** Exercise directions **
Count the lines in the items below that contain the string "into". Reply with the number alone.

—————

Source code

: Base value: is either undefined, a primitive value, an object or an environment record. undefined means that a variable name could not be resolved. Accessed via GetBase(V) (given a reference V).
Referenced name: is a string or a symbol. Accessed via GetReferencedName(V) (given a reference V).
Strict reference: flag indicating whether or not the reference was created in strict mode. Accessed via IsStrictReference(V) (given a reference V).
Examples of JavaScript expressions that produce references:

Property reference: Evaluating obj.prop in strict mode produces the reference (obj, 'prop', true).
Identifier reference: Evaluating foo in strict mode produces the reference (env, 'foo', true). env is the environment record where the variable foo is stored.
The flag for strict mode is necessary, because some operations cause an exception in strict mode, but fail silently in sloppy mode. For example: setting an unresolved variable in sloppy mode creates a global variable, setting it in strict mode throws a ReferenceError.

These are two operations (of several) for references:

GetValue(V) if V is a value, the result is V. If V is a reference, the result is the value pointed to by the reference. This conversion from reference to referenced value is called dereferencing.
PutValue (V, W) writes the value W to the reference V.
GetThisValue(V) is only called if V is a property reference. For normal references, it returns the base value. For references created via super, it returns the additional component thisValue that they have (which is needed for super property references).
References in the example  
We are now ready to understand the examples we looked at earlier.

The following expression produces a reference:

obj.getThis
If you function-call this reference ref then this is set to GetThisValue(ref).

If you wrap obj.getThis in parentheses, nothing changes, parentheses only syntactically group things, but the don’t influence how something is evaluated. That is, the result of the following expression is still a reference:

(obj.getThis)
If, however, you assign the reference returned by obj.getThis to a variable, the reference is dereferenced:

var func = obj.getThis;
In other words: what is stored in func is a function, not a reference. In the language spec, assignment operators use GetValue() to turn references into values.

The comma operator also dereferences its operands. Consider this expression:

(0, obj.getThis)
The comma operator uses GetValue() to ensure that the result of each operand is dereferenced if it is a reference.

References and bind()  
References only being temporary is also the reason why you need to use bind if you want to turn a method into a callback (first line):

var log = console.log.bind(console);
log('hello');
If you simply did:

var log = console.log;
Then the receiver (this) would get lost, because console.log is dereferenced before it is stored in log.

—————

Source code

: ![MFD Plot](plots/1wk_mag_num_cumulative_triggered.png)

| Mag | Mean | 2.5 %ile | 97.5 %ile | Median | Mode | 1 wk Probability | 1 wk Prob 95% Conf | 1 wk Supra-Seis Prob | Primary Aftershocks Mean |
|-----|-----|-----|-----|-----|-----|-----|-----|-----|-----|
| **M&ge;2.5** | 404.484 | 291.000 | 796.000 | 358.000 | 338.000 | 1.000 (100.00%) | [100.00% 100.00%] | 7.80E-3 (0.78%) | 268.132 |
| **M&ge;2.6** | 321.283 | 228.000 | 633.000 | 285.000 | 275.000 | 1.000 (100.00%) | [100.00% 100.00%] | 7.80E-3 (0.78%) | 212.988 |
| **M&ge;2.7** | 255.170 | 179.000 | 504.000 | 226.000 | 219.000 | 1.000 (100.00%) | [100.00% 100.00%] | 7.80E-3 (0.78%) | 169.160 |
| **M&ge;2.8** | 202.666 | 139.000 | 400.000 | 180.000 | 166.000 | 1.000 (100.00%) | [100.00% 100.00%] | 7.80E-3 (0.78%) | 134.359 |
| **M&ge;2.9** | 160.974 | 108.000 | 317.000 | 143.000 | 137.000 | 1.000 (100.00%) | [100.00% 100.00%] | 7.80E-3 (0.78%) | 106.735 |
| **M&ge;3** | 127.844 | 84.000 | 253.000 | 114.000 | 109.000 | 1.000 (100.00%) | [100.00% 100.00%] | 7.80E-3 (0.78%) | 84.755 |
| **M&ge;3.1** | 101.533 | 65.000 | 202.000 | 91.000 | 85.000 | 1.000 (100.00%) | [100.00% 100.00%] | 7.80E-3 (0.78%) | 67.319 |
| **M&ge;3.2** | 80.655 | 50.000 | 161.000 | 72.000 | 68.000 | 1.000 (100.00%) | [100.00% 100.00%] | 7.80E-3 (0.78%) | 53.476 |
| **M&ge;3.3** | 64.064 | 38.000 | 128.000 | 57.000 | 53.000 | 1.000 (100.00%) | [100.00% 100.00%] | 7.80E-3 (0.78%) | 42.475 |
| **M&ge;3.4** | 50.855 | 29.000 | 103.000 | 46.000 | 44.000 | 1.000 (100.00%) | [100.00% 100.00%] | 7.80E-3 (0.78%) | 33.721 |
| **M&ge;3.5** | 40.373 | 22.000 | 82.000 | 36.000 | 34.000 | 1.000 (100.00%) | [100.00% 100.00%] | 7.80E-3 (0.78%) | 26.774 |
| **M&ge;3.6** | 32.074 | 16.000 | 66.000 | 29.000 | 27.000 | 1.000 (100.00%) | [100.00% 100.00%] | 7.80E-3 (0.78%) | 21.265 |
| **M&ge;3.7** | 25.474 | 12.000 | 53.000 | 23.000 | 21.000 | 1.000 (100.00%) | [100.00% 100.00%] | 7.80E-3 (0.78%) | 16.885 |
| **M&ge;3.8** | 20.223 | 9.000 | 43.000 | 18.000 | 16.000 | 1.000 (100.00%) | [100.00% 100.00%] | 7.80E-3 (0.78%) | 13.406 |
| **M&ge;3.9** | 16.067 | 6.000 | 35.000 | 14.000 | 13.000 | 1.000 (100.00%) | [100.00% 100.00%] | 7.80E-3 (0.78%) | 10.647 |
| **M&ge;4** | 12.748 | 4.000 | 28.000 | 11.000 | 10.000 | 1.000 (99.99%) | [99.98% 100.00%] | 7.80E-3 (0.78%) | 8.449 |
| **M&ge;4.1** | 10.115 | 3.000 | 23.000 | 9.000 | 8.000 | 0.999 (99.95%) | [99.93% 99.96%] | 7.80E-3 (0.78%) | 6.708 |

—————

** Finished exercise **
2